Dwór to zarówno doradcy władcy, jak i generałowie armii, lordowie czy architekci. Ich zadaniem jest uzupełnianie umiejętności władcy własnymi, by ten bez problemów mógł kierować krajem. Ich liczba jest ograniczona, więc odpowiedni ich dobór może decydować o sukcesie lub porażce wojennej kampanii, negocjacji dyplomatycznych czy zbieraniu podatków.

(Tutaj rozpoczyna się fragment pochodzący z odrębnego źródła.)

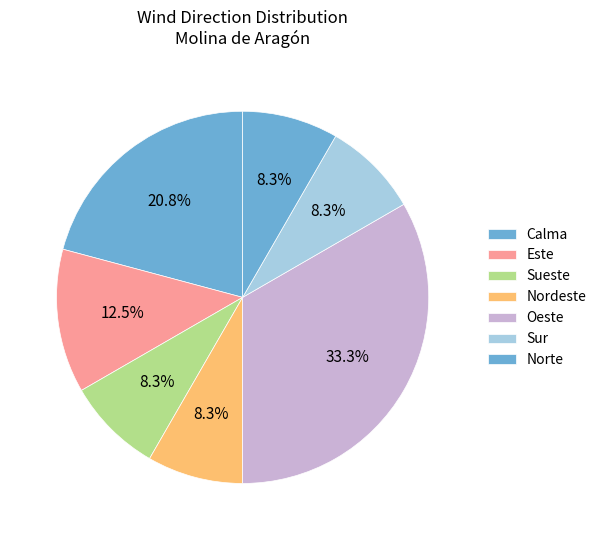

How many slices are in this pie chart?

7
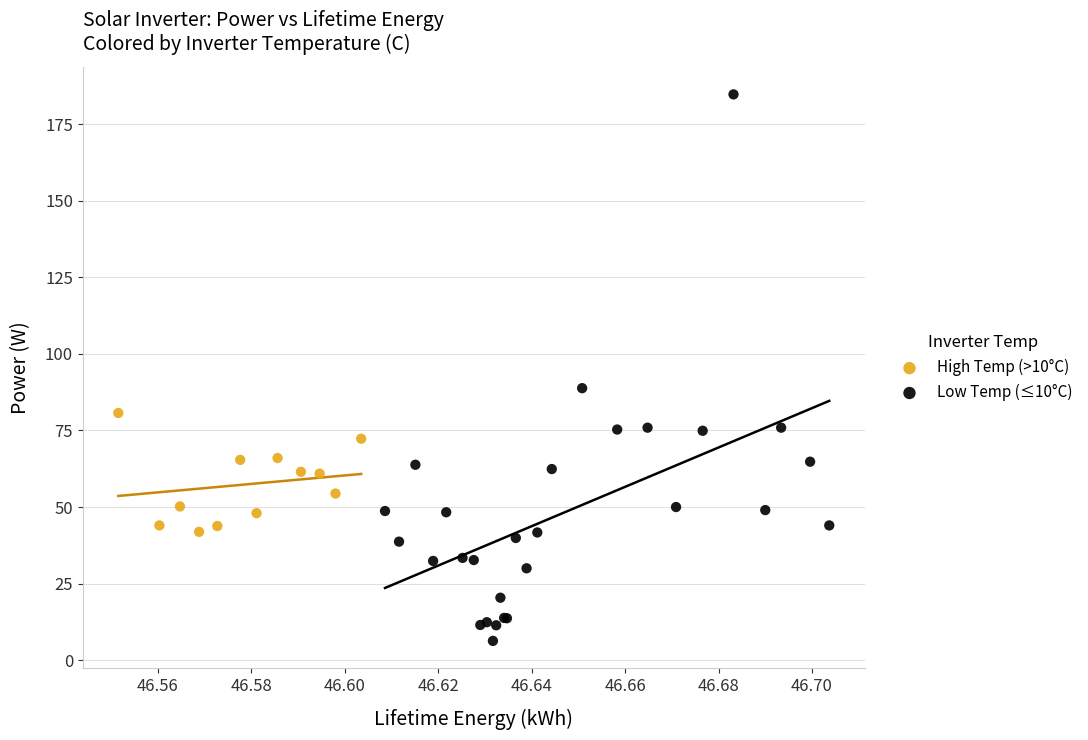

Which series has the widest spread of Y values?

Low Temp (≤10°C)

Różnica między Dworem i zwykłym NPC - wiadomo, że w kraju gracza znaczących postaci będzie znacznie więcej niż pozwalać na to będzie limit Dworu. Bohaterowie ci nie mieliby określonych statystyk i zadania, do których zostaliby przeznaczeni wykonywaliby słabiej, nie mogliby też mieć bonusowych cech.
Opcja druga - mieliby określone atrybuty, ale nie posiadaliby Cech. Oprócz tego, do atrybutów członków Dworu dodawałoby się np. 1/3 punktów władcy.

Czekam na komentarze i pomysły - to jest ogólny zarys w takim stadium "produkcji", żeby spokojnie można było w nim wprowadzać zmiany. Nie określiłem też nigdzie limitu wielkości Dworu - zostawiam to administracji.
Im dłużej nad tym siedziałem, tym sensowniejsze wydawało mi się połączenie w jedno Nauki i Kultury.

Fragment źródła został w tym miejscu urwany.